§ Work item:
Please list, in order, every number written in digits in the carburetor comments below.

Bad needle & seat O-rings are a very common problem causing fuel by-passing the needle and seat and flooding the engine. I wonder how many carbs have been tossed by folks who don't know these basics. Remember, Holley has been around for over 100 years. They are not hard to maintain if you take the time to learn about and look after them. Good luck!
My brother had a mustang with a fresh 347 in it. Put a 650 speed demon on it. Went to fire it up, damn thing flooded, and then a little carb fire happened, no biggie. Took the needle and seats out and sure enough there was a burrr in there..... Replaced with a new Holley needle, but varified they were clean. All good. When I built my engine I also put a speed demon on it. Guess what the first thing I checked on it was? Sure enough, I had to swap them out with Holley needles again... 😉😉
Thank you, Tony. I am a big Holley fan. Got any idea on how to get a Holley 1920 Carb. choke to work for a 72 Slant SiX Swinger? I removed the well thermostat and choke linkage - set up a manual cable --- that doesn't work either. ARG! It's okay in the Summer, but Winters are a pain (Calif.).

§ Given entries:

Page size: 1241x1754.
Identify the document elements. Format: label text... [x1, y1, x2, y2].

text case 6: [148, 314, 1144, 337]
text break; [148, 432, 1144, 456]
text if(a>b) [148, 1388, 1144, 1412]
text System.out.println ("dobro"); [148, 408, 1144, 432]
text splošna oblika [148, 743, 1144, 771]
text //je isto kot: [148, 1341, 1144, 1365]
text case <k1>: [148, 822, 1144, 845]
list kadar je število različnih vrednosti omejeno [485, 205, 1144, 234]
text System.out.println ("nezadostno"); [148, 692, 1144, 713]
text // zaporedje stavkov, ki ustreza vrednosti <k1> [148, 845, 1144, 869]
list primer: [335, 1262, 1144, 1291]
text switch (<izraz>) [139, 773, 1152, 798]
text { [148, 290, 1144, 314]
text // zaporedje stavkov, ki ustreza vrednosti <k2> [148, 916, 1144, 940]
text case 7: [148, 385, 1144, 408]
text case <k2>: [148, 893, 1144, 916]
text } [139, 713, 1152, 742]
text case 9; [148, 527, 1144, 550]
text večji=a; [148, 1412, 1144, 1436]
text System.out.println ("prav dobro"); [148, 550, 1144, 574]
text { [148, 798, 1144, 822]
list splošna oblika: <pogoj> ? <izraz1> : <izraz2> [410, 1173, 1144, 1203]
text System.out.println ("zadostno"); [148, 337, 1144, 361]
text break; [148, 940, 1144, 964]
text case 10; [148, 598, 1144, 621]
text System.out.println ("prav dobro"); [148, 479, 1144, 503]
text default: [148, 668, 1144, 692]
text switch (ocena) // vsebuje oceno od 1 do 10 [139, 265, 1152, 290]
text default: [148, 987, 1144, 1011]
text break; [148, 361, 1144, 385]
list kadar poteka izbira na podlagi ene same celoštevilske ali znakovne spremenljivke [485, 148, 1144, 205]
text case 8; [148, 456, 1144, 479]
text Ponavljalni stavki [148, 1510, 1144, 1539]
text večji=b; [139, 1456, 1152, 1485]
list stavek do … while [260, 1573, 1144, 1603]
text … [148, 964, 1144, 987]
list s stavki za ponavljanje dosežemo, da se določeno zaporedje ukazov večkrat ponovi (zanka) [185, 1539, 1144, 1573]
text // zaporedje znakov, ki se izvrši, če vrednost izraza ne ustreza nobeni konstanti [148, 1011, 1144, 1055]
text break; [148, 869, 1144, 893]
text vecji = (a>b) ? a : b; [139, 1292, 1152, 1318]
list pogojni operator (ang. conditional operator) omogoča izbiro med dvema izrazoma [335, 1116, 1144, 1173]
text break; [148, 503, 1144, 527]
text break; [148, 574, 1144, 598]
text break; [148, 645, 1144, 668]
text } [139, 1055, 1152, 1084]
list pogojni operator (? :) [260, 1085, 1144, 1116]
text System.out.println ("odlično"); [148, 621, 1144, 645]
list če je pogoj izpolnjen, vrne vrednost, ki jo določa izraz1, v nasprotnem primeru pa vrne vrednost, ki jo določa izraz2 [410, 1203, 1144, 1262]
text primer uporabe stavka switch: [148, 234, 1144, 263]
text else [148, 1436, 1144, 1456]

§ Answer to this task:
100, 347, 650, 1920, 72